> **Problem**:
Print all of the data below exactly as it appears, leaving out every image.

[Stored data entries]
======

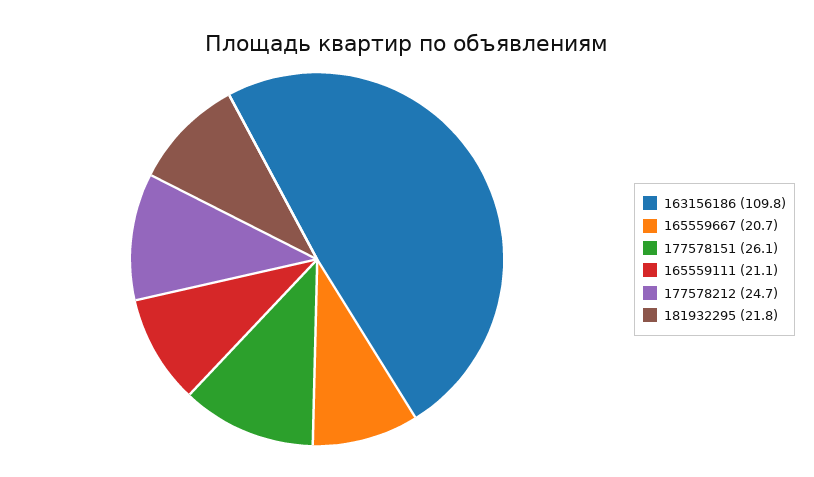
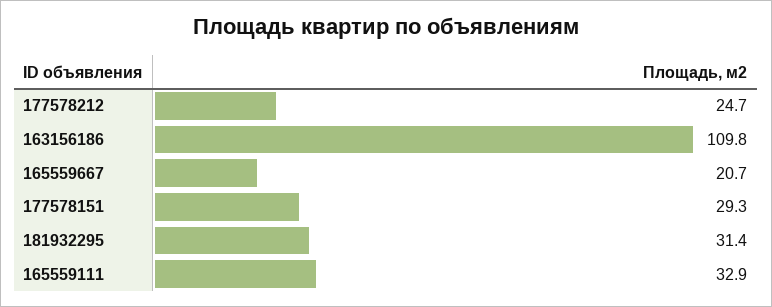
177578151: 26.1 -> 29.3
165559111: 21.1 -> 32.9
181932295: 21.8 -> 31.4

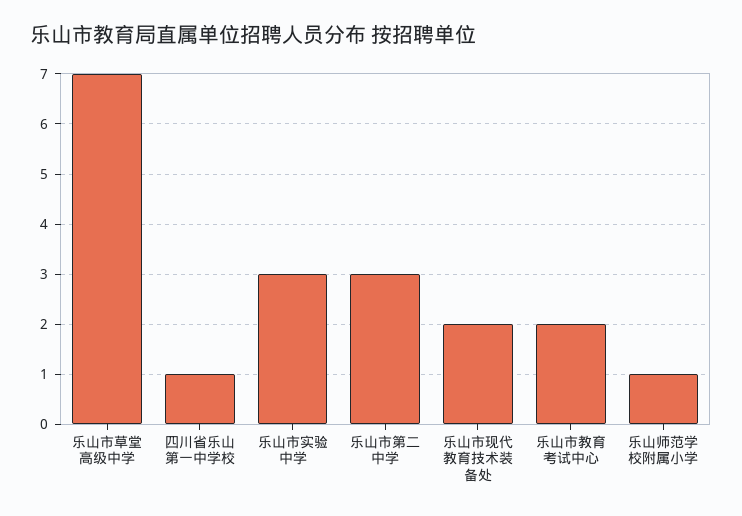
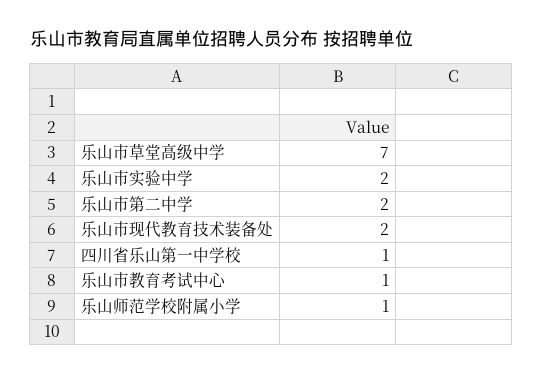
乐山市实验中学: 3 -> 2
乐山市第二中学: 3 -> 2
乐山市教育考试中心: 2 -> 1

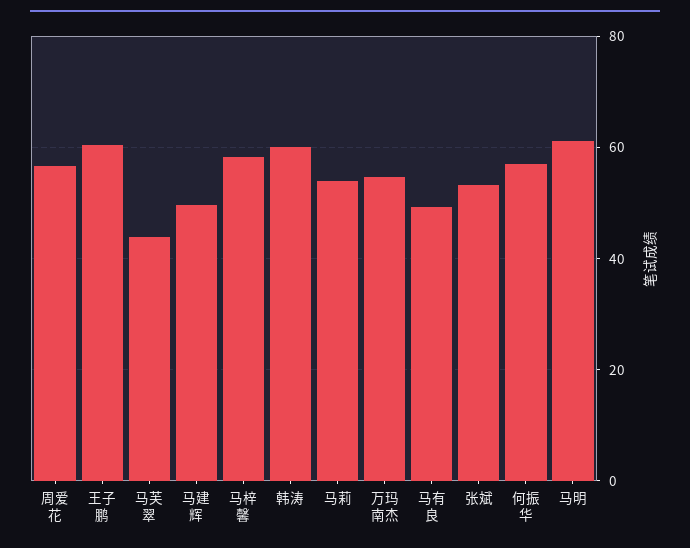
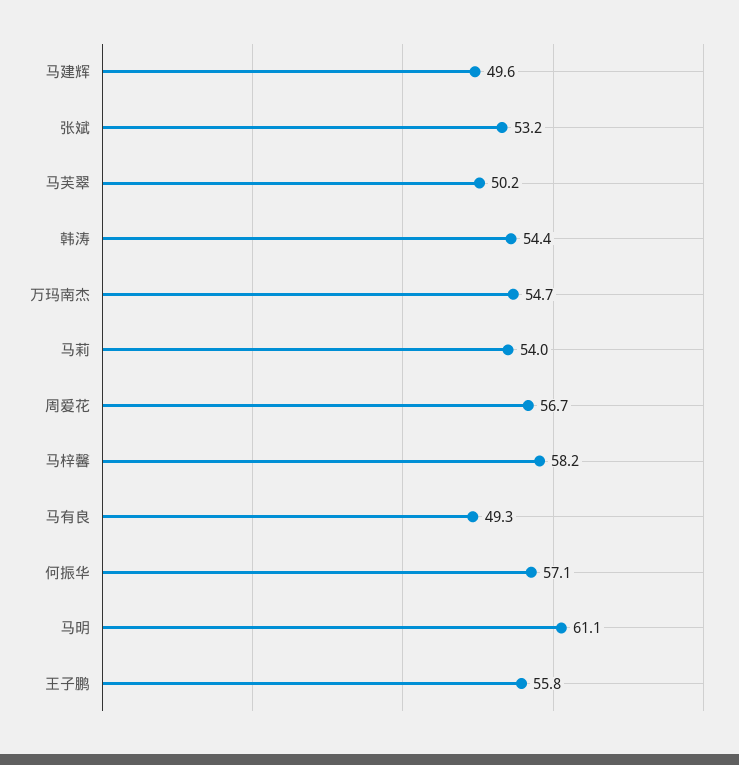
王子鹏: 60 -> 55.8
马芙翠: 44 -> 50.2
韩涛: 60 -> 54.4

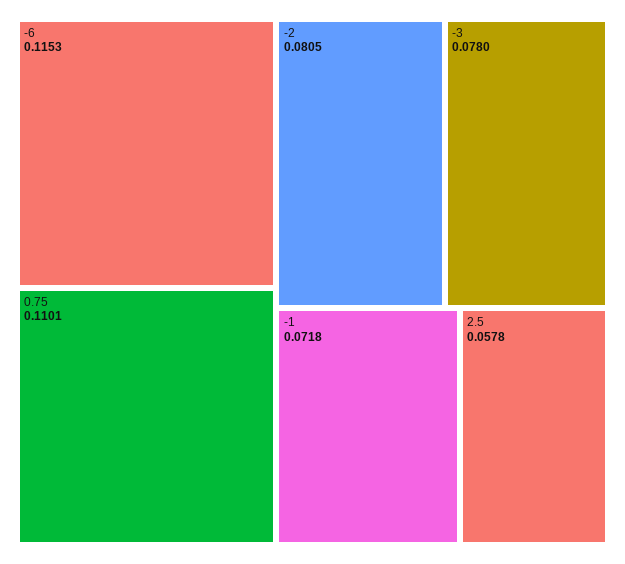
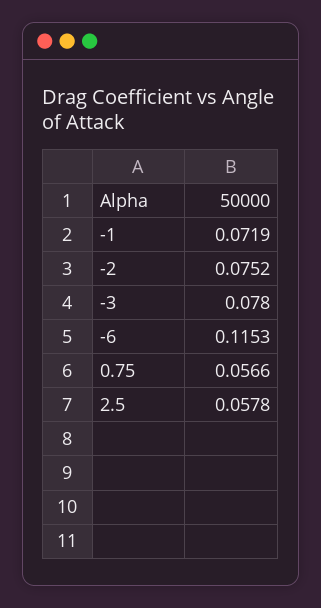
0.75: 0.1101 -> 0.0566
-2: 0.0805 -> 0.0752
-1: 0.0718 -> 0.0719

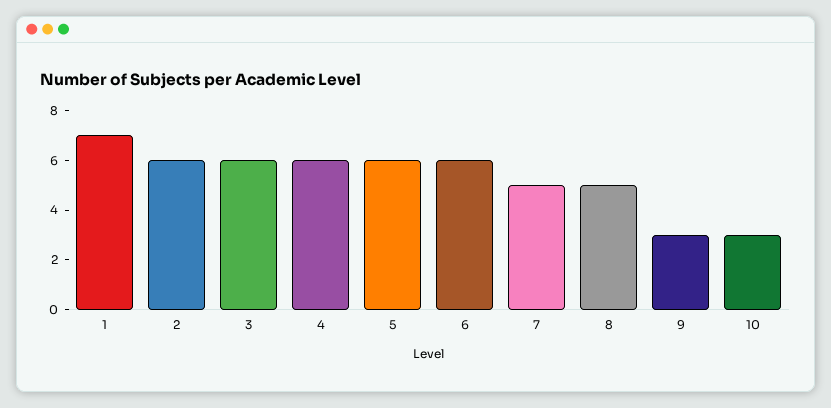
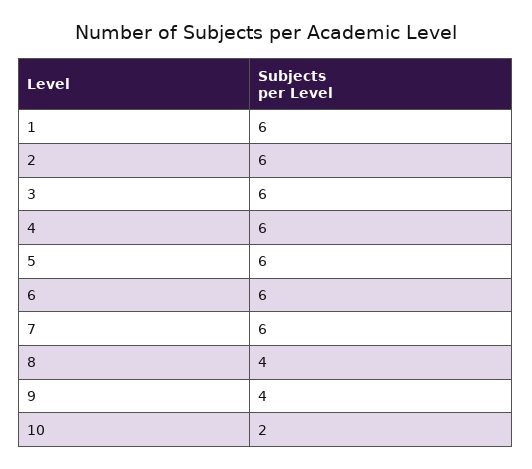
1: 7 -> 6
7: 5 -> 6
8: 5 -> 4
9: 3 -> 4
10: 3 -> 2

======

> **Reply to the exercise**:
177578151: 26.1 -> 29.3
165559111: 21.1 -> 32.9
181932295: 21.8 -> 31.4

乐山市实验中学: 3 -> 2
乐山市第二中学: 3 -> 2
乐山市教育考试中心: 2 -> 1

王子鹏: 60 -> 55.8
马芙翠: 44 -> 50.2
韩涛: 60 -> 54.4

0.75: 0.1101 -> 0.0566
-2: 0.0805 -> 0.0752
-1: 0.0718 -> 0.0719

1: 7 -> 6
7: 5 -> 6
8: 5 -> 4
9: 3 -> 4
10: 3 -> 2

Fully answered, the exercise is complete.